Die USA hatten am Vortag erstmals falschen Umgang mit dem Koran in dem Gefangenenlager Guantanamo auf Kuba eingeräumt. Demnach gab es fünf Fälle, in denen das heilige Buch der Moslems respektlos gehandhabt worden sei. Belege dafür, dass US-Aufseher den Koran die Toilette hinuntergespült hätten, liegen demnach jedoch nicht vor. Ein entsprechender, später zurückgezogener Bericht eines US-Magazins hatte in einigen arabischen Staaten zu massiven Protesten geführt.

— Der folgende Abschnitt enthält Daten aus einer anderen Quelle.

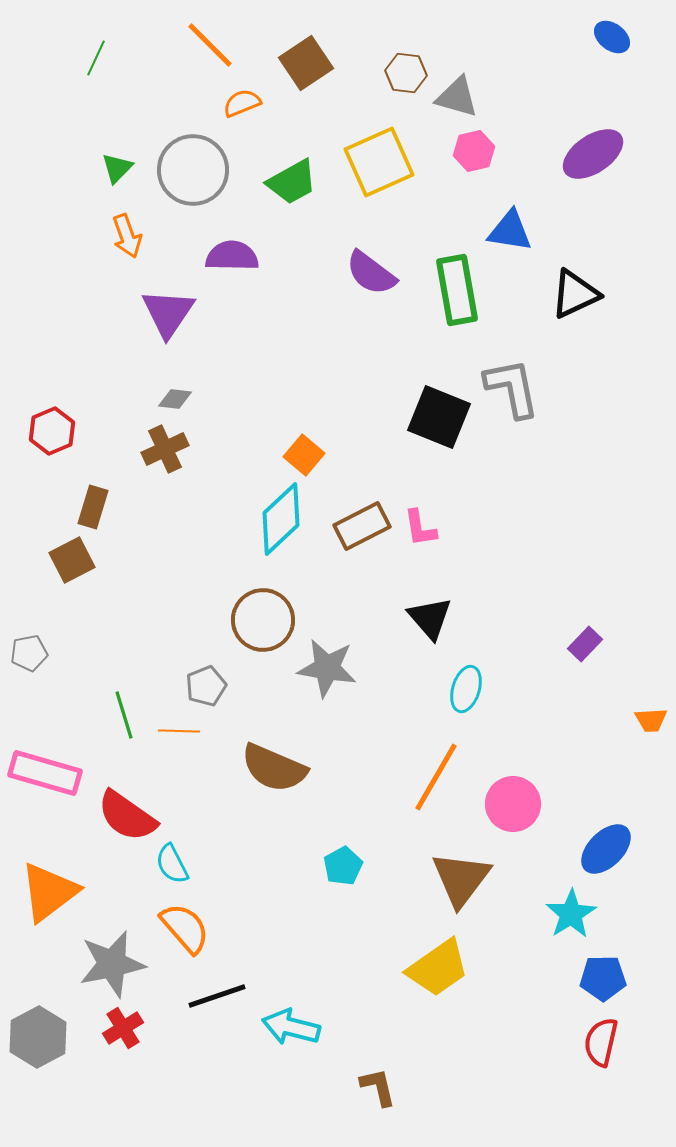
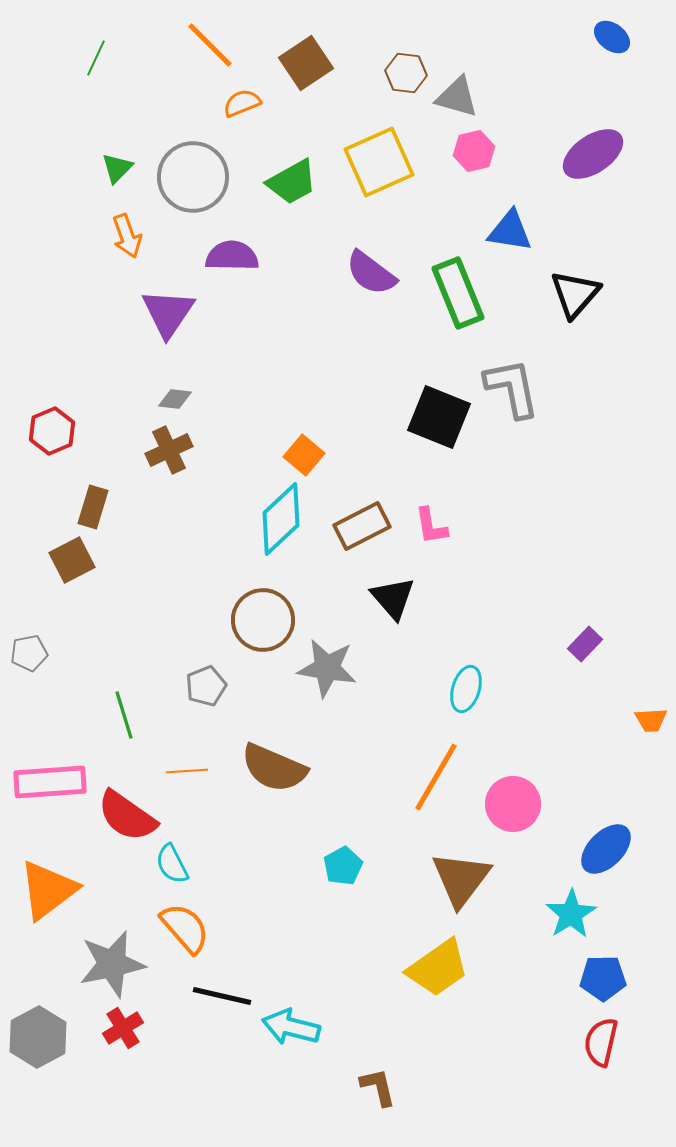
gray circle at (193, 170): moved 7 px down
green rectangle at (457, 290): moved 1 px right, 3 px down; rotated 12 degrees counterclockwise
black triangle at (575, 294): rotated 24 degrees counterclockwise
brown cross at (165, 449): moved 4 px right, 1 px down
pink L-shape at (420, 528): moved 11 px right, 2 px up
black triangle at (430, 618): moved 37 px left, 20 px up
orange line at (179, 731): moved 8 px right, 40 px down; rotated 6 degrees counterclockwise
pink rectangle at (45, 773): moved 5 px right, 9 px down; rotated 20 degrees counterclockwise
orange triangle at (49, 892): moved 1 px left, 2 px up
black line at (217, 996): moved 5 px right; rotated 32 degrees clockwise
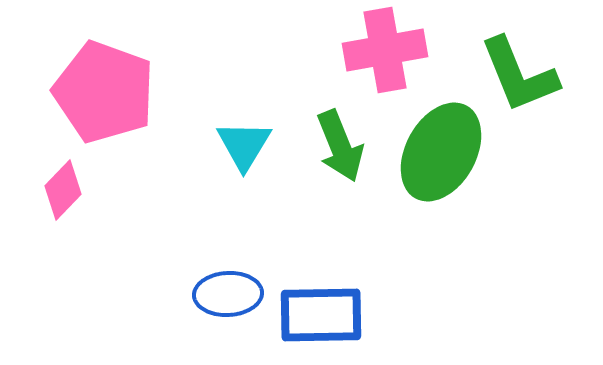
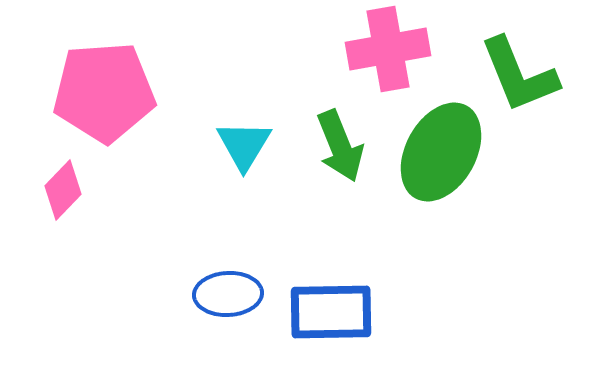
pink cross: moved 3 px right, 1 px up
pink pentagon: rotated 24 degrees counterclockwise
blue rectangle: moved 10 px right, 3 px up
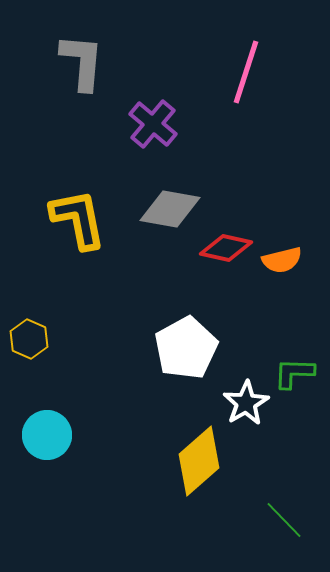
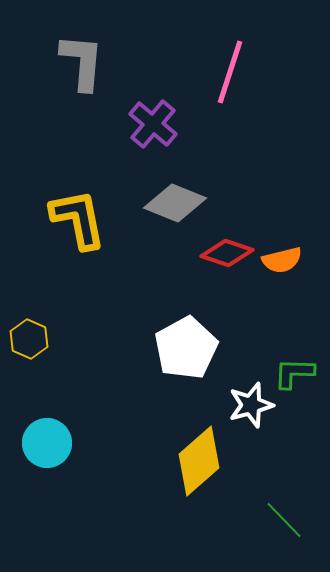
pink line: moved 16 px left
gray diamond: moved 5 px right, 6 px up; rotated 12 degrees clockwise
red diamond: moved 1 px right, 5 px down; rotated 6 degrees clockwise
white star: moved 5 px right, 2 px down; rotated 15 degrees clockwise
cyan circle: moved 8 px down
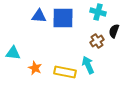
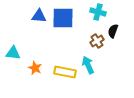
black semicircle: moved 1 px left
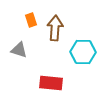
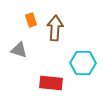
cyan hexagon: moved 11 px down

Der pakistanische Staatschef General Pervez Musharraf hat indessen das Fehlverhalten von US-Militärangehörigen im Umgang mit dem Koran im Gefangenenlager Guantánamo als "unverzeihliche" Taten bezeichnet. "Die Verantwortlichen müssen bestraft werden", forderte er in Abu Dhabi. Musharraf ist einer der wichtigsten Verbündeten der USA im Anti-Terror-Kampf. In Pakistan und Afghanistan war es nach Berichten über die Koran-Entweihungen zu wütenden Protesten gekommen.

Die US-Armee hatte zuvor in einem Untersuchungsbericht ein Fehlverhalten eingeräumt. Interne Ermittlungen hätten ergeben, dass US-Militärpersonal in mindestens fünf Fällen nachweislich falsch mit der heiligen Schrift der Moslems umgegangen sei, erklärte das Pentagon am Freitag (Ortszeit). In einem Fall sei ein Koran mit Urin beschmutzt worden. Keinerlei Belege gebe es für Berichte, ein US-Soldat habe einen Koran in die Toilette geworfen. Die Untersuchung habe zudem zu Tage gebracht, dass der Koran häufiger von Gefangenen selbst als vom Personal unangemessen behandelt worden sei.

Dem Bericht zufolge versetzte ein Wachmann einem Koran-Exemplar in einer Zelle einen Fußtritt. Ein Verhör-Experte sei in einem anderen Fall auf einen Koran getreten. Zwei Koran-Exemplare seien nass geworden, als Wachmänner während der Nachtschicht mit wassergefüllten Luftballons warfen. Auf einen anderen Koran sei ein obszöner englischer Ausdruck geschrieben worden; es sei aber nicht klar, ob ein Militärangehöriger dafür verantwortlich ist. Ein weiterer Koran sei mit Urin beschmutzt worden: Ein Wachmann habe nahe einer Belüftungsanlage uriniert, so dass der Harn über die Anlage auf das Buch gelangte. Der Wachmann sei gerügt und versetzt worden.